Speed tests with a Stream?
I am trying to compare the speed of operation when a Stream is introduced into the code. These are both scripts that need to be run.
A 'plain' Python example:
from timeit import default_timer as timer
LIMIT = 100000
def sequencer(limit=LIMIT):
num = 0
while num < limit:
yield num
num += 1
L = []
start = timer()
for i in sequencer():
L.append(i)
end = timer()
print(end - start)
This takes about 17 milliseconds to run.
An attempt to replicate the above with streamz:
from timeit import default_timer as timer
from streamz import Stream
LIMIT = 100000
def sequencer(limit=LIMIT):
num = 0
while num < limit:
yield num
num += 1
source = Stream.from_iterable(sequencer())
L = source.sink_to_list()
start = timer()
source.start()
while True:
if len(L) >= LIMIT:
break
end = timer()
print(end - start)
This takes about 1200 milliseconds to run. Is this the expected slowdown (two orders-of-magnitude)?

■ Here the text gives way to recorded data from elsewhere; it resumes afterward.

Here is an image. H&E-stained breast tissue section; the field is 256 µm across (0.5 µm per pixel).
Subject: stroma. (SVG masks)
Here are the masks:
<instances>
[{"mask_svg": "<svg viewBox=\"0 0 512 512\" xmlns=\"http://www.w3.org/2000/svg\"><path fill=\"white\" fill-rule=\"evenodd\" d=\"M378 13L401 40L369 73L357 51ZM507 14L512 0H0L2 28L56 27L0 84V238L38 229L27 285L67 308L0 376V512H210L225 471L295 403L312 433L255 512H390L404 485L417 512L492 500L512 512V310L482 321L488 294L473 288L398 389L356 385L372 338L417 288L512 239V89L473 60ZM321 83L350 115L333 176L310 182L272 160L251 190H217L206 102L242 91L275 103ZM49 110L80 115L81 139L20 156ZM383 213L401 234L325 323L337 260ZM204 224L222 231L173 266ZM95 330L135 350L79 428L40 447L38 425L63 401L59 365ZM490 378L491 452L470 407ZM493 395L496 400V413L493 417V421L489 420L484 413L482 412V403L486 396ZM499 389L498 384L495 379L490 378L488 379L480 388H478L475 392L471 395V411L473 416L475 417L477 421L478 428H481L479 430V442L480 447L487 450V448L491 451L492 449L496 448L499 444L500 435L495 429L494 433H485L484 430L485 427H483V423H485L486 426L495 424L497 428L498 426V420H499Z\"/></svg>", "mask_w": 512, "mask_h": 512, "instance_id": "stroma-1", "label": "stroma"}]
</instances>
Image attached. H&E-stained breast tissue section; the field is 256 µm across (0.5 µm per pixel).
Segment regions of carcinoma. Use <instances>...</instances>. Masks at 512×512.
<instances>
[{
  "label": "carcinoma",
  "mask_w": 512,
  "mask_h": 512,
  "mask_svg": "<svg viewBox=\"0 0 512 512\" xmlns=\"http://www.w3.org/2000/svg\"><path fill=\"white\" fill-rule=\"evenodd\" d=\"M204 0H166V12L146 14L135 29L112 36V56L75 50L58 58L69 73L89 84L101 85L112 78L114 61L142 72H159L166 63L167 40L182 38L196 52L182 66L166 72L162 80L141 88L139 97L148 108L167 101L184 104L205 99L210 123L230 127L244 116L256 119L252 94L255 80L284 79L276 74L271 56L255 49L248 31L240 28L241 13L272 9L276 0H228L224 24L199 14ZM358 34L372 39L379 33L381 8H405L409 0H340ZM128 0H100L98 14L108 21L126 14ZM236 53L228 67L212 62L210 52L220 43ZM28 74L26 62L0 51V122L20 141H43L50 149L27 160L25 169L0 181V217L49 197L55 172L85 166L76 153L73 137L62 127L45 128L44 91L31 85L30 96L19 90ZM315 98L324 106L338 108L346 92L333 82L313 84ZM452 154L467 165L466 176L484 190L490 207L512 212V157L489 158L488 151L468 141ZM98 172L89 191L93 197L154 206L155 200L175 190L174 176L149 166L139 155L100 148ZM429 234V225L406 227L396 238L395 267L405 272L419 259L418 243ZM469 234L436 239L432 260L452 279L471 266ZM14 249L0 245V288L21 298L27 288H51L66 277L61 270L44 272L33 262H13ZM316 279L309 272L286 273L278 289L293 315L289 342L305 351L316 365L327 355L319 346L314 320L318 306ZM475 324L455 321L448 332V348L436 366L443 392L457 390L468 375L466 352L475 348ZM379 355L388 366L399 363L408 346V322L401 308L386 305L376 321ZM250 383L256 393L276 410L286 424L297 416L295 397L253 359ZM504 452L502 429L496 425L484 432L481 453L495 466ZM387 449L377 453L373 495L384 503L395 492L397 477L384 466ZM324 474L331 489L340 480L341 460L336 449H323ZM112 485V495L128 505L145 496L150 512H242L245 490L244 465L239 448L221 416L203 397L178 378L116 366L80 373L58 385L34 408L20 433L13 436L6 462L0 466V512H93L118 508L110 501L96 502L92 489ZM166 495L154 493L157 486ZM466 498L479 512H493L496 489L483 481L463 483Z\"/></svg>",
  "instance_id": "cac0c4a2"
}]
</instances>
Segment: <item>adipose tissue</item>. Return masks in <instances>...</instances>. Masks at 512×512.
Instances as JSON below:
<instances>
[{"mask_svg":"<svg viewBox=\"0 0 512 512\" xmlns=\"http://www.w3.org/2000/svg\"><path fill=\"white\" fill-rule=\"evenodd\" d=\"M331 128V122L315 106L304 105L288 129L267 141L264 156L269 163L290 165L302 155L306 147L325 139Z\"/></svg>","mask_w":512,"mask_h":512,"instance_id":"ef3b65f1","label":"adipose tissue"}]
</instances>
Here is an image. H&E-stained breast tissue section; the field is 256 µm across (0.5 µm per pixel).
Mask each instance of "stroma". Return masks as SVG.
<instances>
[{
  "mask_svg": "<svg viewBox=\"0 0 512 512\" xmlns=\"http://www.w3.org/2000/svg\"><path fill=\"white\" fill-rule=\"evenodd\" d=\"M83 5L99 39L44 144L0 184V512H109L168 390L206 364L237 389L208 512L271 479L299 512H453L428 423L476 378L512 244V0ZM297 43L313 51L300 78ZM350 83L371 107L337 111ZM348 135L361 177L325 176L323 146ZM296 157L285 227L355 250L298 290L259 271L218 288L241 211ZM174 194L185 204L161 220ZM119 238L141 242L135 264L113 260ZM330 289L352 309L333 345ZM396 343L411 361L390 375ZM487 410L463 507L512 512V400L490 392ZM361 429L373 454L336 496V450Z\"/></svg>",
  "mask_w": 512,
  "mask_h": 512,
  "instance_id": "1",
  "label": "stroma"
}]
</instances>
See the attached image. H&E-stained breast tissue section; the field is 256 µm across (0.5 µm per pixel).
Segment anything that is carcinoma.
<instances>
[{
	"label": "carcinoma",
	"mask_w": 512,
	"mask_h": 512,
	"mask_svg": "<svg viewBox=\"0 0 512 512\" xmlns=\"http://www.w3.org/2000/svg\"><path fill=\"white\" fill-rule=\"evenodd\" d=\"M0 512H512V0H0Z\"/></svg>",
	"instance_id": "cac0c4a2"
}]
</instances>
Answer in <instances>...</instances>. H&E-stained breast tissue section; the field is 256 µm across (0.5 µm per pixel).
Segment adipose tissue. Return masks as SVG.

I am not sure though if the streamz code is correct? Its based off of the examples in the docs, but those examples all seem geared towards use in the shell rather than in standalone scripts. If you omit the while True: section, then no data ends up in the output list?
The overhead of streamz is essentially from running async coroutines. Each task adds a small overhead to the call, so this will show up as significant in cases where the function itself is extremely fast - like this case. In all normal operation, ~10us of overhead per task would be totally negligible. You could use an event loop other than the standard asyncio one to mitigate the issue, if it actually is significant for you.
@martindurant I agree this is unlikely to be at all significant in Real World cases. I was just trying to compare streamz to an in-house streaming framework and the "do almost nothing" case was the most straightforward. Its useful to know that the async coroutines are the contributors.
(You did not comment on the use of the while loop, so I assume this is the way to go?)
You did not comment on the use of the while loop, so I assume this is the way to go?
I don't have anything against it in principle, except that repeatedly checking the list size may itself be slowing down execution (because of python's GIL). Perhaps add some short sleep? That will add a small value to the measured time, but divided between the many iterations of the loop.
I will try that.
I was just wondering if there was any other way to 'wait' for the stream to finish processing. In the console you don't need this and all the data from the source will end up in the sink; but when you run it as a script (without the while), the sink is just empty.
I probably should have ended here by saying that the tests commonly use a wait_for function, which is essentially a sleep-check loop.
In any case, I think this conversation came to a reasonable end? I wonder how well streamz stood against your in-house framework.